WHAT IS REQUIRED:
In the material below, take the lines starting at the line that contains "楽しげな横顔をちらと覗き見て" and ending at the line that contains "ミミが悪意のない顔で首を傾げるので、ガーフィールは思わず笑ってしまう。", and express them as a Markdown table with the columns Row and Line. Number each row and omit blank lines.

======== DATASET RECORDS ========

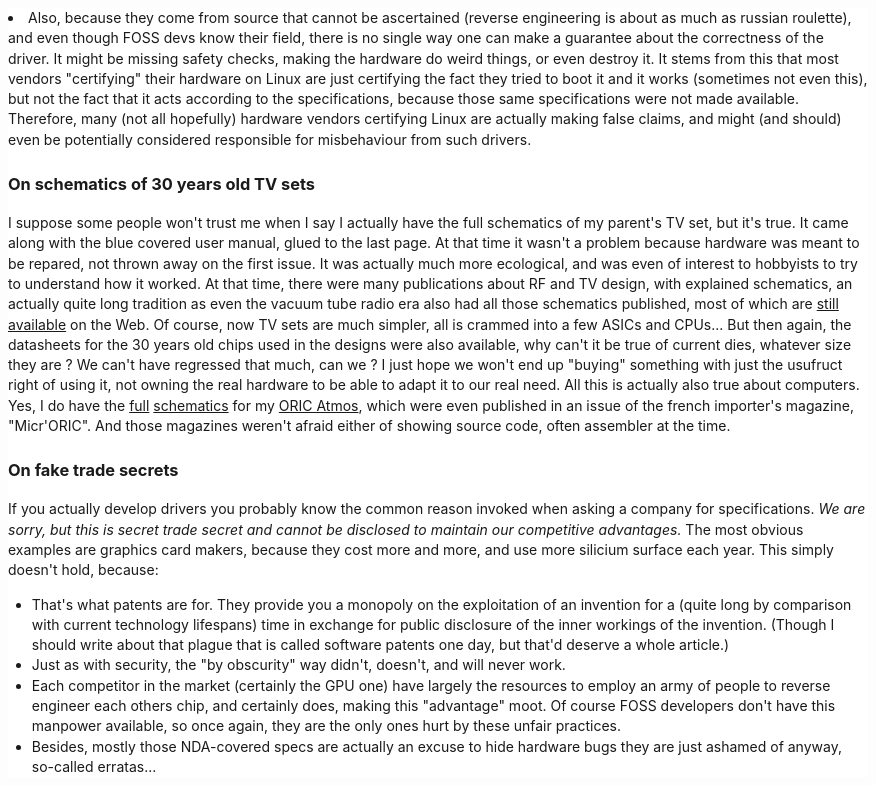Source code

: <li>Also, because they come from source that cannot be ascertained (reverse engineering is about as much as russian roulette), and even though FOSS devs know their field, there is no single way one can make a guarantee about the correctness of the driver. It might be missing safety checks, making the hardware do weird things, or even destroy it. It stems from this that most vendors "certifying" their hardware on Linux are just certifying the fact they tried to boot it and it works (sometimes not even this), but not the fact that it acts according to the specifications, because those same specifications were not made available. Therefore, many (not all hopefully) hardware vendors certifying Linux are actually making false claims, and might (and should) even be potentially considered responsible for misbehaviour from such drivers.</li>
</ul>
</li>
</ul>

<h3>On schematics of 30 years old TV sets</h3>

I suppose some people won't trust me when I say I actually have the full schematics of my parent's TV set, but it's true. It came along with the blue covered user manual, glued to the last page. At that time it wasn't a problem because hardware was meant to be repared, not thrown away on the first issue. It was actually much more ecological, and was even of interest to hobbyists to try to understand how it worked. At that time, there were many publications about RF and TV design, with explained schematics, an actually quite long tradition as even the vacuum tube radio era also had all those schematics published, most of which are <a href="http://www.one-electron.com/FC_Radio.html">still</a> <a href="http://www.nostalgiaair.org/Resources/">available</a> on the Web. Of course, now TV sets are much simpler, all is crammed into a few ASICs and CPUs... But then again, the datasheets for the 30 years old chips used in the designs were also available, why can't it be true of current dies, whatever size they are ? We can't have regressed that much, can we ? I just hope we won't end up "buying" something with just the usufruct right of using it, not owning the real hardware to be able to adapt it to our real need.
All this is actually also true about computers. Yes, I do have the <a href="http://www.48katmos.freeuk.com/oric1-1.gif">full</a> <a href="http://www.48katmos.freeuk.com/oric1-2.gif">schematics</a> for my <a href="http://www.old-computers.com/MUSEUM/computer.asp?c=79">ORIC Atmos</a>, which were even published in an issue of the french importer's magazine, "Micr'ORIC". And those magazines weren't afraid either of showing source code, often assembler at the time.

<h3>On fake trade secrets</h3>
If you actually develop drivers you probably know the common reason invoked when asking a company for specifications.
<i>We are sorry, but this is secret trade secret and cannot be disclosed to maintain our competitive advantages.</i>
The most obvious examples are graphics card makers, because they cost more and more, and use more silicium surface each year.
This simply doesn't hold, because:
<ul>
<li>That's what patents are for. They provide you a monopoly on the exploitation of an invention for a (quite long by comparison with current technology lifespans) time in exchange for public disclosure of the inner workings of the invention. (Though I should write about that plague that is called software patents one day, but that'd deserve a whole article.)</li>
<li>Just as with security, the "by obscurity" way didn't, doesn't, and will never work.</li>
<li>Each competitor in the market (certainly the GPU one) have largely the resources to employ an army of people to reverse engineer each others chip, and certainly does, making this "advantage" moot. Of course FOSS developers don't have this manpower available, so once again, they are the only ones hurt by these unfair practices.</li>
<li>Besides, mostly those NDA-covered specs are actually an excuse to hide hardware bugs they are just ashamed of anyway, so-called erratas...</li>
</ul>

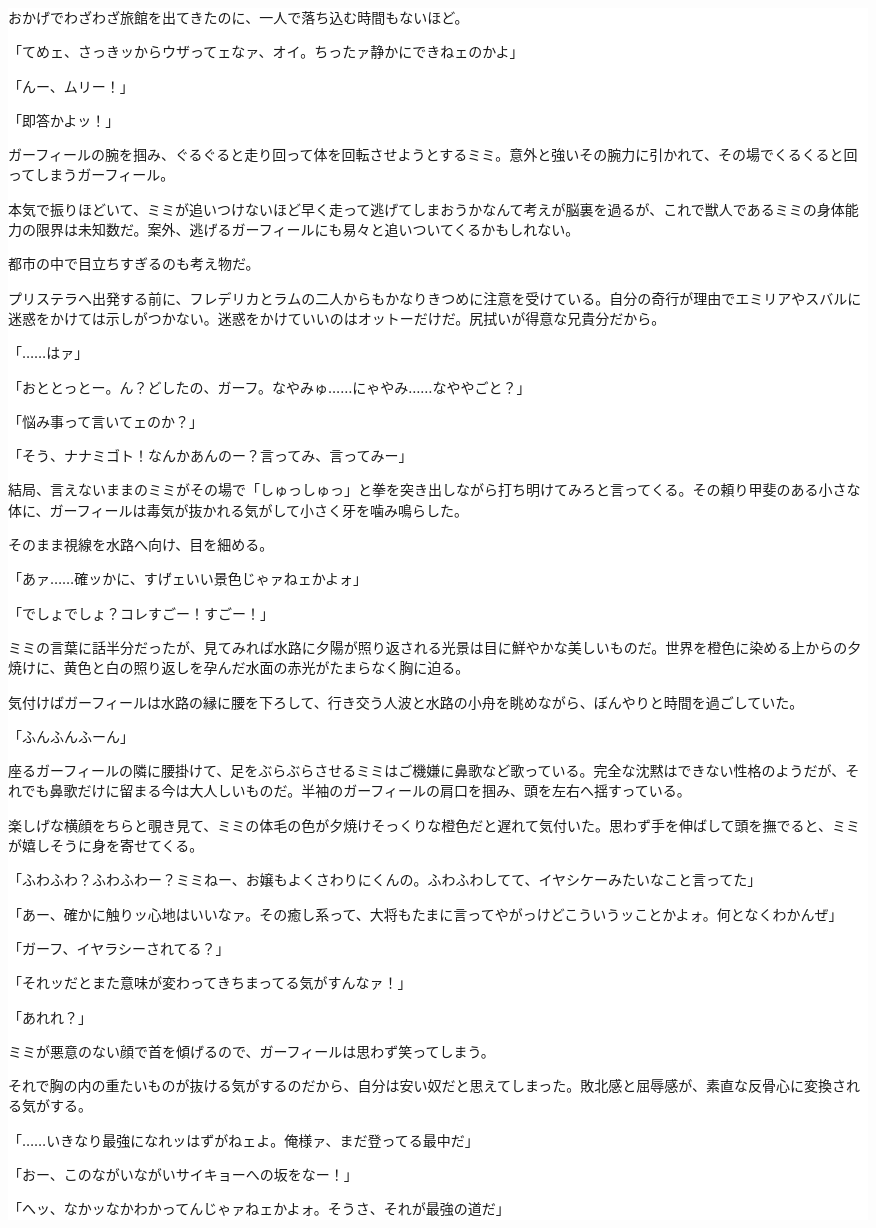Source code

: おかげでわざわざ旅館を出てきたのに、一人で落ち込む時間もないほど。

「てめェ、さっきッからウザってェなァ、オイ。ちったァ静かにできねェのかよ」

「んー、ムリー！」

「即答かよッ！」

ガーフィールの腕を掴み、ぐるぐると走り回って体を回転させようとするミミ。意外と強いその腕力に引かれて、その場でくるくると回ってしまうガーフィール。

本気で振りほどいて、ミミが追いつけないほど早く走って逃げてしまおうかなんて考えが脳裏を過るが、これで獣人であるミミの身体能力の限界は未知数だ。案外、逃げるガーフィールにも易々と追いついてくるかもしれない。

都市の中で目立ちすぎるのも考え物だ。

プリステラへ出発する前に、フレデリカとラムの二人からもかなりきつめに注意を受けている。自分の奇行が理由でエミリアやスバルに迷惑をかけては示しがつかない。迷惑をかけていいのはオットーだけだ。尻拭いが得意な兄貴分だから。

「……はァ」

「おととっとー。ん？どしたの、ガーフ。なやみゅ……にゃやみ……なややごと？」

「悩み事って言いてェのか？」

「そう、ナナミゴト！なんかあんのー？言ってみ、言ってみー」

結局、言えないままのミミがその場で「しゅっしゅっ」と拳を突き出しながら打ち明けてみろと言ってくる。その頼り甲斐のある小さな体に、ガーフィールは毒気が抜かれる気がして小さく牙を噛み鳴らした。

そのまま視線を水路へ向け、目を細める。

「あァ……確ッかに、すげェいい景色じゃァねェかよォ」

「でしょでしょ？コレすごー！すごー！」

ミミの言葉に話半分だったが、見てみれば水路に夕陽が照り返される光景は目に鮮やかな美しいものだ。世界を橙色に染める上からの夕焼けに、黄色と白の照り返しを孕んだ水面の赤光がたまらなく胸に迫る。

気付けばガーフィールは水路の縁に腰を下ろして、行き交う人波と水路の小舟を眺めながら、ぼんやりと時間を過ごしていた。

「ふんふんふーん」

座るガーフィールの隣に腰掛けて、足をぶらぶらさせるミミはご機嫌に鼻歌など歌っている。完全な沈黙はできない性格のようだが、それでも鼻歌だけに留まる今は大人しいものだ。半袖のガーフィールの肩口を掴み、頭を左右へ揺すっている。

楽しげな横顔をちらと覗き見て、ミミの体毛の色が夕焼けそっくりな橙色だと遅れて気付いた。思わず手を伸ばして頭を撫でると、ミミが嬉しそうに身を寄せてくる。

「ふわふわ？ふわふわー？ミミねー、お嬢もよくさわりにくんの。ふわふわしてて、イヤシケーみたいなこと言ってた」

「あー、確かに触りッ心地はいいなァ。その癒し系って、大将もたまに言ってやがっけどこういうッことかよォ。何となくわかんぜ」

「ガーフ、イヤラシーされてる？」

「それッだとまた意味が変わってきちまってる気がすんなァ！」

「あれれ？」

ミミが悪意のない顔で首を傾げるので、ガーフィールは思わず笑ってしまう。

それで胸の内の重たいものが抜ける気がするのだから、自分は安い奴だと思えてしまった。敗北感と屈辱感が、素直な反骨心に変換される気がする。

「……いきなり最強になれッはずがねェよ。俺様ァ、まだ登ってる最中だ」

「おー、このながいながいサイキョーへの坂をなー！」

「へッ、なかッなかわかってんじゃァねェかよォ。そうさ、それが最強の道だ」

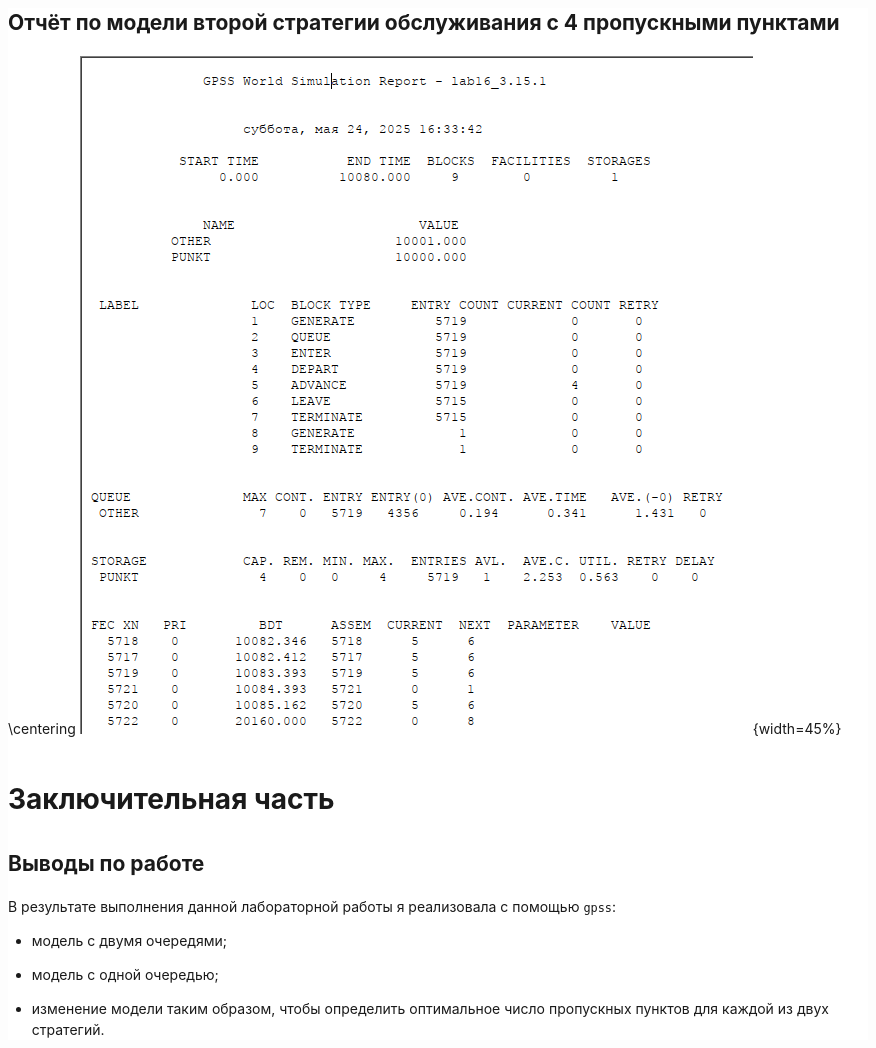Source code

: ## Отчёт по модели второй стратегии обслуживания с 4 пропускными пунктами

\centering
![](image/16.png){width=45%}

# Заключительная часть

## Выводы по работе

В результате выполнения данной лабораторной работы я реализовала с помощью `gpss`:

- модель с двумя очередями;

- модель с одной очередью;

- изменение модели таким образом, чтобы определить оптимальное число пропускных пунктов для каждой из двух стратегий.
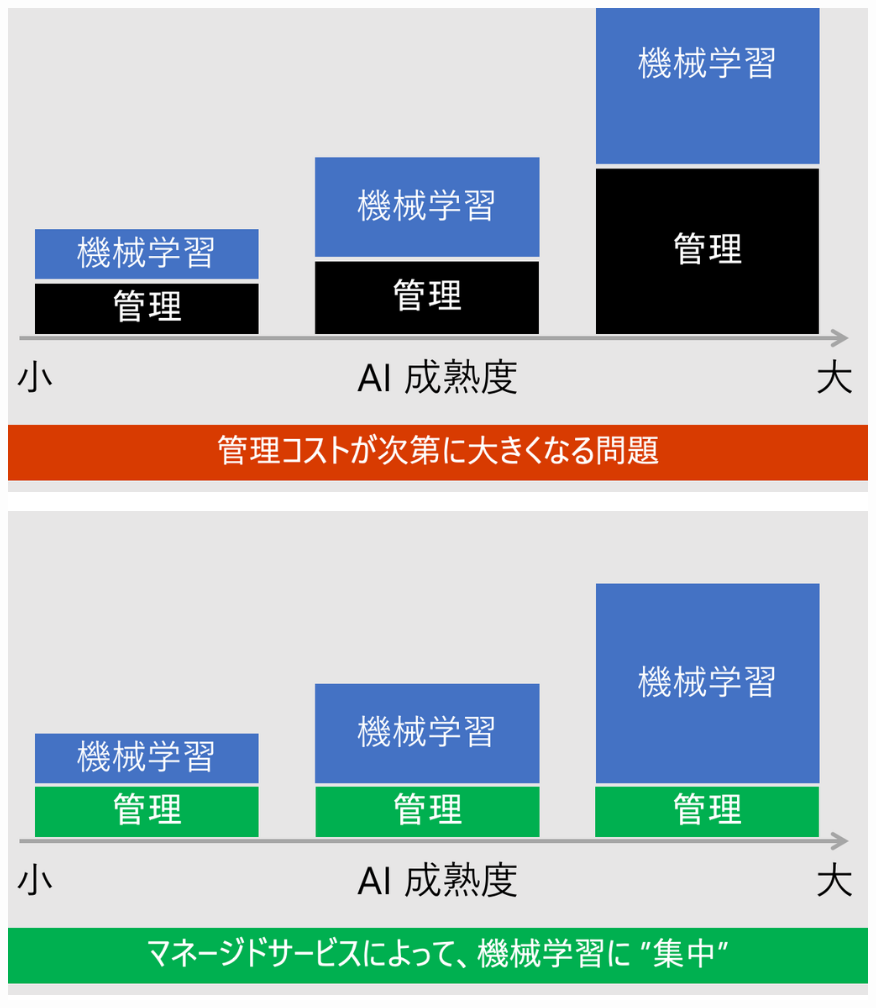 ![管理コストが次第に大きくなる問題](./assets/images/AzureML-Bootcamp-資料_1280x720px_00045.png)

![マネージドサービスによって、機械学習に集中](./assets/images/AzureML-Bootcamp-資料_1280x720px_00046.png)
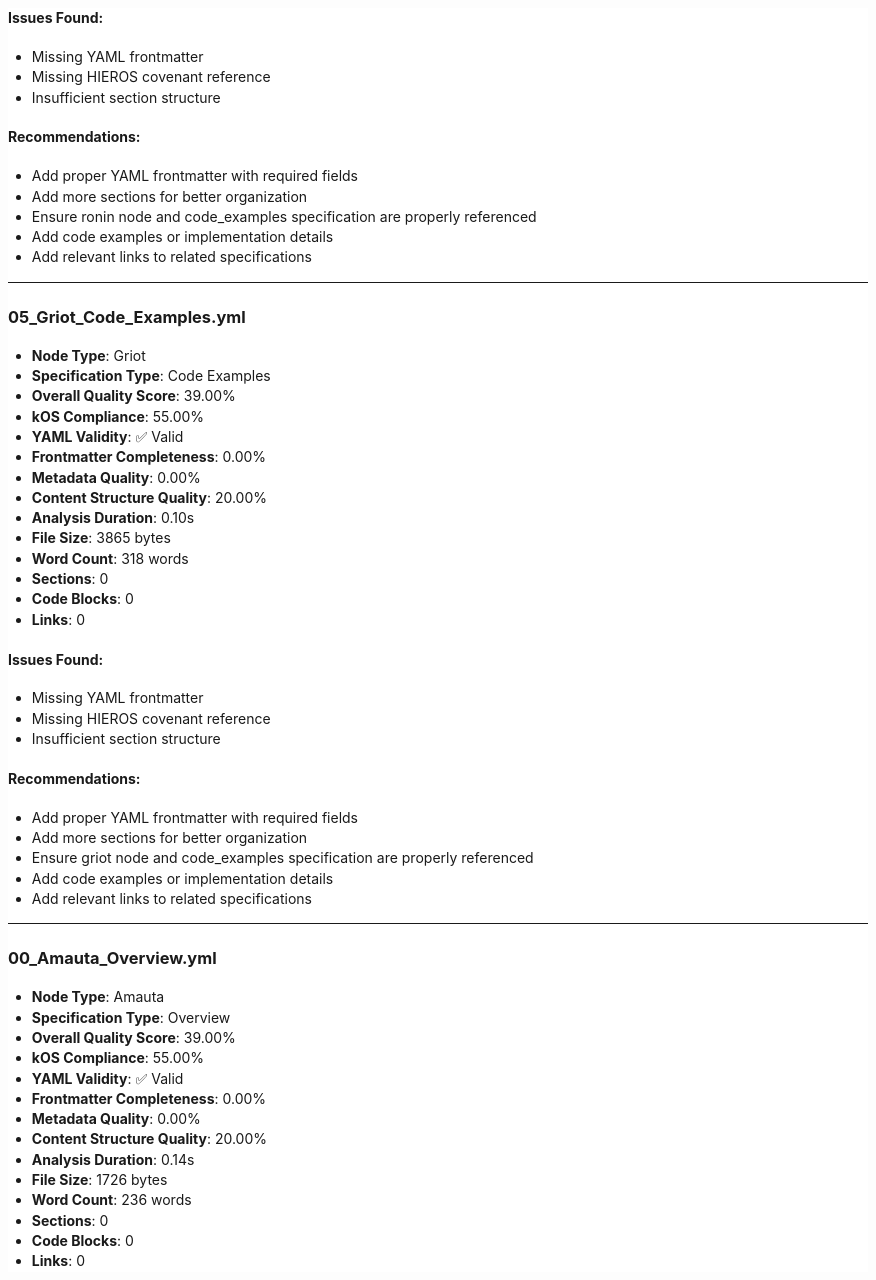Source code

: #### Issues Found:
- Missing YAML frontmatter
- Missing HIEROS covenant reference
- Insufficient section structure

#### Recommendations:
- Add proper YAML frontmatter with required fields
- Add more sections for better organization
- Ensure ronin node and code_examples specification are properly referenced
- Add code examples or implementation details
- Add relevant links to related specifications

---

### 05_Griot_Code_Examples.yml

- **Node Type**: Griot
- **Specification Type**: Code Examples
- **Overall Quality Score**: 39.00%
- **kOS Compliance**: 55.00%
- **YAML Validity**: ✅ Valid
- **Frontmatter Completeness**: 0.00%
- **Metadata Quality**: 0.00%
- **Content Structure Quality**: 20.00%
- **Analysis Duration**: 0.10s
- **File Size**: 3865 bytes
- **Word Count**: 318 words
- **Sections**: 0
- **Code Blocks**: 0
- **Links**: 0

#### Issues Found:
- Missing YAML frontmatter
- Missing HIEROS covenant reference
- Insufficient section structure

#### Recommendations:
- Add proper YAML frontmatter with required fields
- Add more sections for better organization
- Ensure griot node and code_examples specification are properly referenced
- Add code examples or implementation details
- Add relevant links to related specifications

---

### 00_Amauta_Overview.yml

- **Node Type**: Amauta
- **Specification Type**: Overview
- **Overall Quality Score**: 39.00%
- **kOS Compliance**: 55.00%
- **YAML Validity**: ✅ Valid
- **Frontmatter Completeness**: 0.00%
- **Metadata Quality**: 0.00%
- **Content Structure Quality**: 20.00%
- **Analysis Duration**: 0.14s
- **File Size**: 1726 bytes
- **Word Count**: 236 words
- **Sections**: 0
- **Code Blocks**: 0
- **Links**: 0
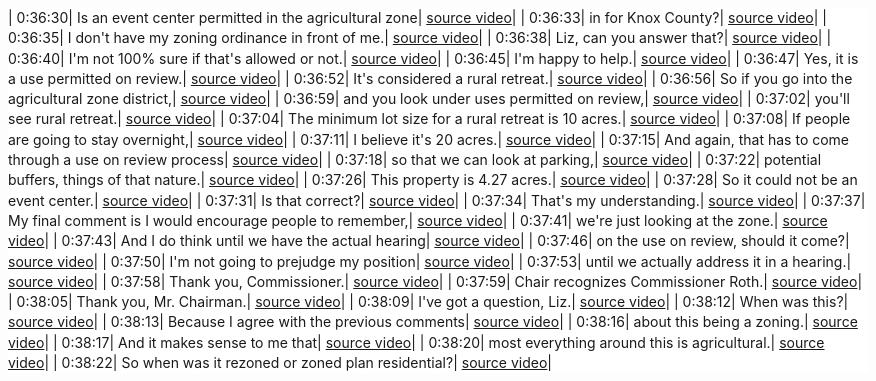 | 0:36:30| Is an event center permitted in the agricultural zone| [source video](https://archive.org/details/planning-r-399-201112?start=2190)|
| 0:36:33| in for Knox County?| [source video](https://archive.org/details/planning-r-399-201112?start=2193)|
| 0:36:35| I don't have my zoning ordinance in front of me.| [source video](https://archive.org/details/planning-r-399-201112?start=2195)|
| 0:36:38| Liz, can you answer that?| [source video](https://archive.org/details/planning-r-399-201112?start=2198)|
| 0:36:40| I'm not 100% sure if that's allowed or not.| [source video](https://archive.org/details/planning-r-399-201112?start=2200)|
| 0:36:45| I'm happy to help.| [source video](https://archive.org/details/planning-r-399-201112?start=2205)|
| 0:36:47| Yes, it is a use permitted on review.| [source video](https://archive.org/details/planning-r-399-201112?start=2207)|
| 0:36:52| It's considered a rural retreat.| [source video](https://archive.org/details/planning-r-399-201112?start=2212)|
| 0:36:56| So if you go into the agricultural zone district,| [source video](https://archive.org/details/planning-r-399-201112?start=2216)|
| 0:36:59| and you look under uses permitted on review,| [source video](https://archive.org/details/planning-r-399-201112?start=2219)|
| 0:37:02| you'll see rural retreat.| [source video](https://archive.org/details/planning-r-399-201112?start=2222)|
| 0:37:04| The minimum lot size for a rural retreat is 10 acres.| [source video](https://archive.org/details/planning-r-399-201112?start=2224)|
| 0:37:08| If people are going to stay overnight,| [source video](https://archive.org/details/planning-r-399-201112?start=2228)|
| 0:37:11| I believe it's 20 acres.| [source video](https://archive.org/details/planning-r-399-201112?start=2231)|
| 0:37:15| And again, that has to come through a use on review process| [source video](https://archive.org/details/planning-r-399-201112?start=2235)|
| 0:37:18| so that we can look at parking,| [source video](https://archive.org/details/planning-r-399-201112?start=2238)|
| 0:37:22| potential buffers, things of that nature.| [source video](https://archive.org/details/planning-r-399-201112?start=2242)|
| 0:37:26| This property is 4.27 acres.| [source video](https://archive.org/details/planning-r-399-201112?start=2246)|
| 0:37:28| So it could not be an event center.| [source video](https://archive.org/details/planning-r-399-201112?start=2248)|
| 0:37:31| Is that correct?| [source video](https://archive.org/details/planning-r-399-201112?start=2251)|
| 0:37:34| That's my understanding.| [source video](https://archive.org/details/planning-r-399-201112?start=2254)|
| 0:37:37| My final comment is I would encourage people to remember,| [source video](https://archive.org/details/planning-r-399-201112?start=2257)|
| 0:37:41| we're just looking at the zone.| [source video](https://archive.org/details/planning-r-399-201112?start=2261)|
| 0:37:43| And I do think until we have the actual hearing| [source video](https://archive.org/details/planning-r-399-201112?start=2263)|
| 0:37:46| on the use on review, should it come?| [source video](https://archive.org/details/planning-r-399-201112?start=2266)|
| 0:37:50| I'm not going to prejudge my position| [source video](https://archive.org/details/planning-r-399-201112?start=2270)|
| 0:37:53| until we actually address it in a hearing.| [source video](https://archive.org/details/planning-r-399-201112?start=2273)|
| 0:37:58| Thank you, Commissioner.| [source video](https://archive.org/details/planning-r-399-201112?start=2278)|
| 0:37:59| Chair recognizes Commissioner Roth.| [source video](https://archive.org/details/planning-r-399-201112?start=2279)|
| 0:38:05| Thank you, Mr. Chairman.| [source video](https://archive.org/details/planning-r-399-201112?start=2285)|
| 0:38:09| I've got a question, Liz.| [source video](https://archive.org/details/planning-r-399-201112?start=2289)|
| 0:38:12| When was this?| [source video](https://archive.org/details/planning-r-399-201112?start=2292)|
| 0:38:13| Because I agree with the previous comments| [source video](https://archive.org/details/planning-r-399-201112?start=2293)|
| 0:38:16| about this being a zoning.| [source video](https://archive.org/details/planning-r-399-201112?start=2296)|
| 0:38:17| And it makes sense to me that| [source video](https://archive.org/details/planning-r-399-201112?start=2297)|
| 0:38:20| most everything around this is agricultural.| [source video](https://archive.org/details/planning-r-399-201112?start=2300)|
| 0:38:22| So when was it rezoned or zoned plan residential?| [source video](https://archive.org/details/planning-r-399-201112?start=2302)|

========

COMPLETED TASK:
| Row | Line |
|---|---|
| 1 | 楽しげな横顔をちらと覗き見て、ミミの体毛の色が夕焼けそっくりな橙色だと遅れて気付いた。思わず手を伸ばして頭を撫でると、ミミが嬉しそうに身を寄せてくる。 |
| 2 | 「ふわふわ？ふわふわー？ミミねー、お嬢もよくさわりにくんの。ふわふわしてて、イヤシケーみたいなこと言ってた」 |
| 3 | 「あー、確かに触りッ心地はいいなァ。その癒し系って、大将もたまに言ってやがっけどこういうッことかよォ。何となくわかんぜ」 |
| 4 | 「ガーフ、イヤラシーされてる？」 |
| 5 | 「それッだとまた意味が変わってきちまってる気がすんなァ！」 |
| 6 | 「あれれ？」 |
| 7 | ミミが悪意のない顔で首を傾げるので、ガーフィールは思わず笑ってしまう。 |